Filming for Sunshine Girl and the Hunt for Black Eyed Kids began in January 2012 in Portland, Oregon, and was produced in association with Lyon Films. The movie was released on DVD in December 2012 and is available via download.

=== THR33 ===
In November 2013 McKenzie launched an Indiegogo project to fund a second feature film, then temporarily titled Alone, and the campaign raised $2,480. The film is set during the 1980s and centers around a girl (played by McKenzie) stuck in a cabin with a ghost. The film's name was later changed to Three (also stylized as Thr33) and filming commenced in 2014. Thr33 was released on 29 January 2016.

=== Crescendo Short Film ===

This short film was Written, Directed, and Edited by Nick Hagen and Produced by Mercedes Rose. A Coat Tale Productions film. Starring Rhyan Schwartz as Adam, Paige McKenzie as Ella, Dan Considine as Charles, and Maria Olsen as Mrs. Black. This short film was released on Oct 28, 2014.

==Books==
In 2014 the Weinstein Co. announced that they had closed a multiplatform deal to adapt The Haunting of Sunshine Girl into a young adult novel and film franchise. On March 24, 2015 The Haunting of Sunshine Girl was released in hardback, e-book, and audiobook via Weinstein Books, and follows the same plot as the web series's first story arc.
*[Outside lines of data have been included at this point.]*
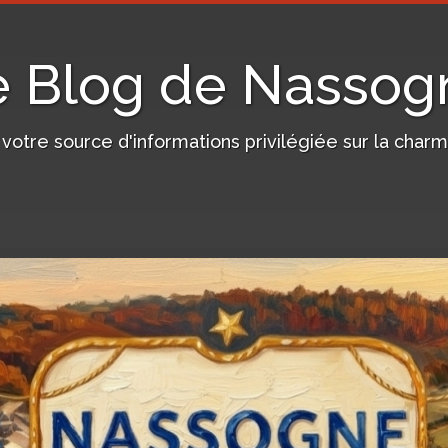
e Blog de Nassog
, votre source d'informations privilégiée sur la c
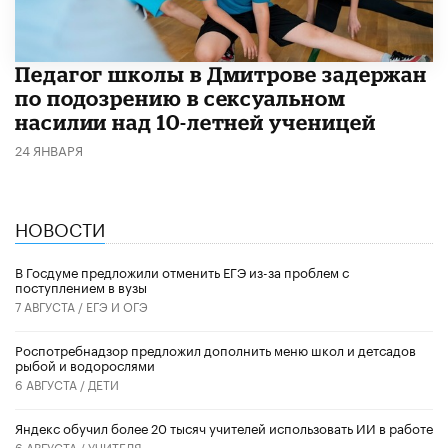
Педагог школы в Дмитрове задержан
по подозрению в сексуальном
насилии над 10-летней ученицей
24 ЯНВАРЯ
НОВОСТИ
В Госдуме предложили отменить ЕГЭ из-за проблем с
поступлением в вузы
7 АВГУСТА /
ЕГЭ И ОГЭ
Роспотребнадзор предложил дополнить меню школ и детсадов
рыбой и водорослями
6 АВГУСТА /
ДЕТИ
​Яндекс обучил более 20 тысяч учителей использовать ИИ в работе
6 АВГУСТА /
УЧИТЕЛЯ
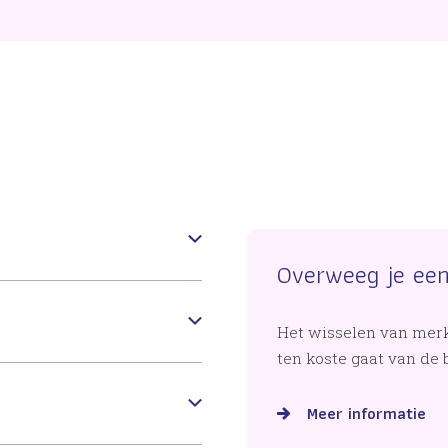
Overweeg je ee
Het wisselen van merk
ten koste gaat van de
Meer informatie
Critical reception for the book was mixed, with some outlets criticizing the work for being too similar to other supernatural young adult novels while others praised it for its character interactions and chills.
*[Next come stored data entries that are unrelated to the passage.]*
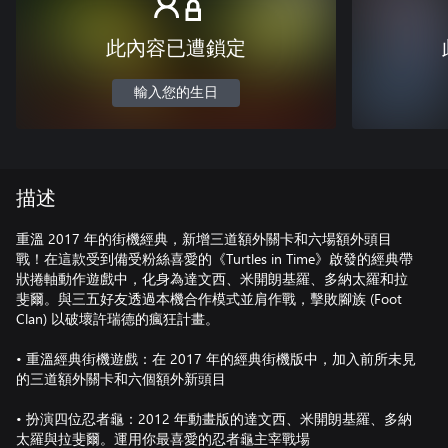
此內容已遭鎖定
輸入您的生日
描述
重溫 2017 年的街機經典，新增三道額外關卡和六場額外頭目
戰！在這款受到備受粉絲喜愛的《Turtles in Time》啟發的經典帶
狀捲軸動作遊戲中，化身為達文西、米開朗基羅、多納太羅和拉
斐爾。與三五好友透過本機合作模式並肩作戰，擊敗腳族 (Foot
Clan) 以破壞許瑞德的瘋狂計畫。
• 重溫經典街機遊戲：在 2017 年的經典街機版中，加入前所未見
的三道額外關卡和六個額外新頭目
• 扮演四位忍者龜：2012 年動畫版的達文西、米開朗基羅、多納
太羅與拉斐爾。運用你最喜愛的忍者龜主宰戰場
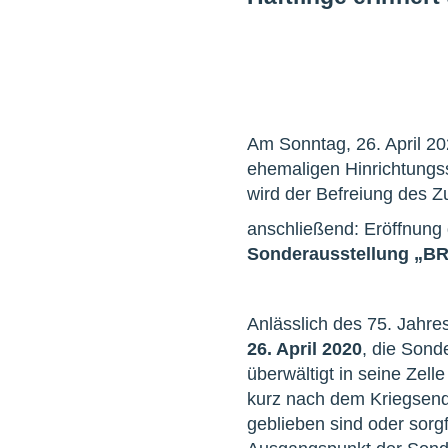
Am Sonntag, 26. April 2
ehemaligen Hinrichtungss
wird der Befreiung des 
anschließend: Eröffnung 
Sonderausstellung „B
Anlässlich des 75. Jahr
26. April 2020
, die Sond
überwältigt in seine Zell
kurz nach dem Kriegsende
geblieben sind oder so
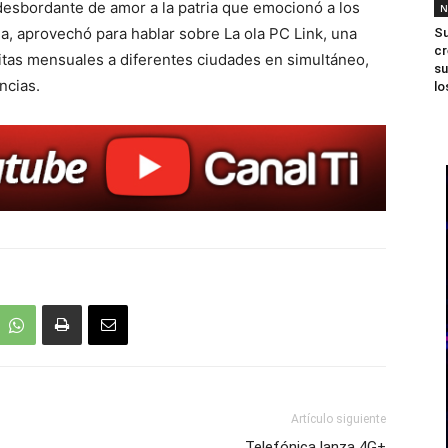
o desbordante de amor a la patria que emocionó a los
N
a, aprovechó para hablar sobre La ola PC Link, una
Su
cr
isitas mensuales a diferentes ciudades en simultáneo,
su
ncias.
lo
Artículo siguiente
Telefónica lanza 4G+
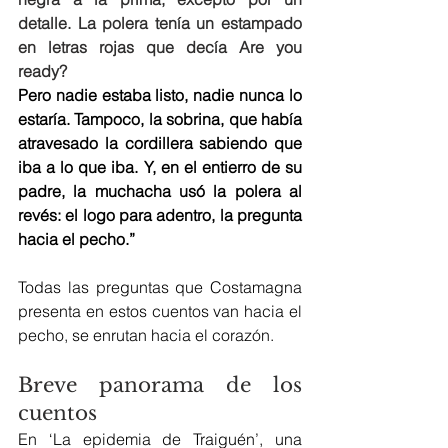
detalle. La polera tenía un estampado 
en letras rojas que decía Are you 
ready?
Pero nadie estaba listo, nadie nunca lo 
estaría. Tampoco, la sobrina, que había 
atravesado la cordillera sabiendo que 
iba a lo que iba. Y, en el entierro de su 
padre, la muchacha usó la polera al 
revés: el logo para adentro, la pregunta 
hacia el pecho.”
Todas las preguntas que Costamagna 
presenta en estos cuentos van hacia el 
pecho, se enrutan hacia el corazón.
Breve panorama de los 
cuentos
En ‘La epidemia de Traiguén’, una 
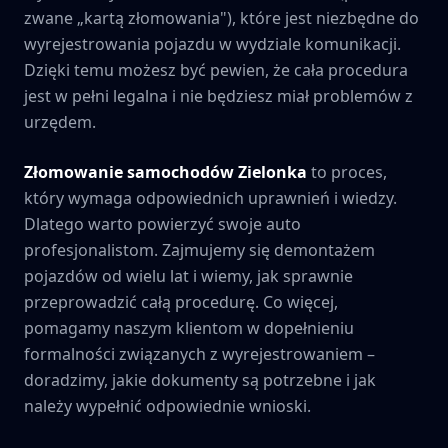
zwane „kartą złomowania"), które jest niezbędne do
wyrejestrowania pojazdu w wydziale komunikacji.
Dzięki temu możesz być pewien, że cała procedura
jest w pełni legalna i nie będziesz miał problemów z
urzędem.
Złomowanie samochodów
Zielonka
to proces,
który wymaga odpowiednich uprawnień i wiedzy.
Dlatego warto powierzyć swoje auto
profesjonalistom. Zajmujemy się demontażem
pojazdów od wielu lat i wiemy, jak sprawnie
przeprowadzić całą procedurę. Co więcej,
pomagamy naszym klientom w dopełnieniu
formalności związanych z wyrejestrowaniem –
doradzimy, jakie dokumenty są potrzebne i jak
należy wypełnić odpowiednie wnioski.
On March 1, 2016, the sequel to The Haunting of Sunshine Girl was released titled The Awakening of Sunshine Girl in hardback, e-book, and audiobook via Weinstein Books, and like its predecessor had many praises for the scary plot and deep character development and criticism for the lack originality based on other supernatural young adult novels.

The third and final book, "The Sacrifice of Sunshine girl", was released April 4, 2017. The book completed the trilogy and was also based on the hit YouTube channel.

==TV show==
In March 2015 McKenzie announced that there were plans for the Weinstein Co. to adapt The Haunting of Sunshine Girl into either a feature film or television show, along with a novel. The following month McKenzie issued a press release stating that it had been decided that they would progress with a television show rather than a film, as they felt that "TV would be an easier transition." The series will be based on the novel released in September 2015 and will have McKenzie in the starring role.